The kids are asked nicely to do things and usually agree. The kids make
their own decisions about food, tv, friends, etc.. Lots of hugs and kisses,
lots of laughing but with 7 of us in the house and 3 under age 6, we live on
the edge of chaos (which again is ok as long as life is smooth). Then
something happens and I find myself taking out my stress on the kids
(over-reacting, biting someone's head off, etc.) I always apologize when I
have one of my tantrums but I'm having trouble moving past this level."

I'm in the same boat. We only have four children, but boy can things get
chaotic, especially with a wee one that wants to destroy the house!!
I find my stress level rising when to many things are coming at me at once.
The house is a mess, the kids are having a rough day and getting on each
others nerves etc...
If you take any one stress at a time, I am fine. But combine them and I get
cranky.
I do find myself talking more now, than just screaming and being reactive.
And I don't think it hurts kids to know you're angry, sometimes they do
things that warrant anger.
But it's how the anger is directed......am I making them feel rotten? Or am I
just saying "I'm really, really frustrated and angry right now!!"
Time out is not something I'm very good at giving myself...but I try.
I ran outside the other night and did some deep breathing, just being out in
the moonlight really calmed me down.
The kids were a little freaked out I think, because I didn't say I was taking
a time out, I just ran out the door because I could feel the rage rising up.

#### [Try it]
Repeat the passage above on household chaos and parental anger word for word, from start to finish.

#### [Information supplied]

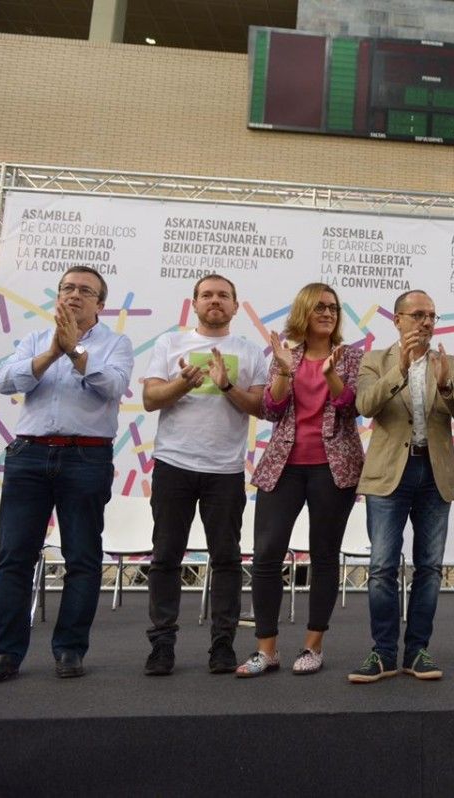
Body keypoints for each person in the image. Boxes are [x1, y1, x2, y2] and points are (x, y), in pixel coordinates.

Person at [0, 266, 133, 683]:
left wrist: (76, 354)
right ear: (57, 295)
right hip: (29, 455)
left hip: (87, 457)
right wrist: (53, 351)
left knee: (82, 557)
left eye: (86, 290)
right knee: (14, 556)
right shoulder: (31, 339)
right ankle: (6, 653)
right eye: (67, 288)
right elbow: (5, 381)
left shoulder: (117, 343)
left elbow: (114, 388)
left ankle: (69, 649)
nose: (74, 295)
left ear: (101, 304)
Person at [236, 283, 363, 677]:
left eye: (333, 307)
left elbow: (350, 407)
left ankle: (312, 647)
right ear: (304, 312)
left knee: (324, 556)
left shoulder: (351, 357)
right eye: (319, 307)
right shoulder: (284, 355)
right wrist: (285, 371)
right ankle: (266, 650)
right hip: (283, 466)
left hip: (334, 466)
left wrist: (332, 376)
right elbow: (272, 410)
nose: (327, 313)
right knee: (267, 554)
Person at [142, 274, 266, 676]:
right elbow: (149, 399)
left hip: (225, 470)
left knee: (227, 559)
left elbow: (260, 408)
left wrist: (225, 383)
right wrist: (183, 382)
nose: (216, 301)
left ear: (235, 305)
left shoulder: (248, 351)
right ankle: (162, 645)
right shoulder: (169, 343)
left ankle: (223, 646)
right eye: (207, 295)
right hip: (173, 465)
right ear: (194, 303)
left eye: (223, 296)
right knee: (165, 558)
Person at [350, 290, 454, 683]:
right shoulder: (375, 360)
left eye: (432, 316)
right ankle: (384, 652)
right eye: (418, 315)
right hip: (389, 474)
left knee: (430, 568)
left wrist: (443, 388)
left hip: (433, 474)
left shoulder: (449, 363)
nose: (426, 322)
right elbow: (365, 406)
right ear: (398, 320)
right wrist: (400, 370)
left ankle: (418, 650)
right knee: (382, 567)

#### [Written response]
The kids are asked nicely to do things and usually agree. The kids make
their own decisions about food, tv, friends, etc.. Lots of hugs and kisses,
lots of laughing but with 7 of us in the house and 3 under age 6, we live on
the edge of chaos (which again is ok as long as life is smooth). Then
something happens and I find myself taking out my stress on the kids
(over-reacting, biting someone's head off, etc.) I always apologize when I
have one of my tantrums but I'm having trouble moving past this level."

I'm in the same boat. We only have four children, but boy can things get
chaotic, especially with a wee one that wants to destroy the house!!
I find my stress level rising when to many things are coming at me at once.
The house is a mess, the kids are having a rough day and getting on each
others nerves etc...
If you take any one stress at a time, I am fine. But combine them and I get
cranky.
I do find myself talking more now, than just screaming and being reactive.
And I don't think it hurts kids to know you're angry, sometimes they do
things that warrant anger.
But it's how the anger is directed......am I making them feel rotten? Or am I
just saying "I'm really, really frustrated and angry right now!!"
Time out is not something I'm very good at giving myself...but I try.
I ran outside the other night and did some deep breathing, just being out in
the moonlight really calmed me down.
The kids were a little freaked out I think, because I didn't say I was taking
a time out, I just ran out the door because I could feel the rage rising up.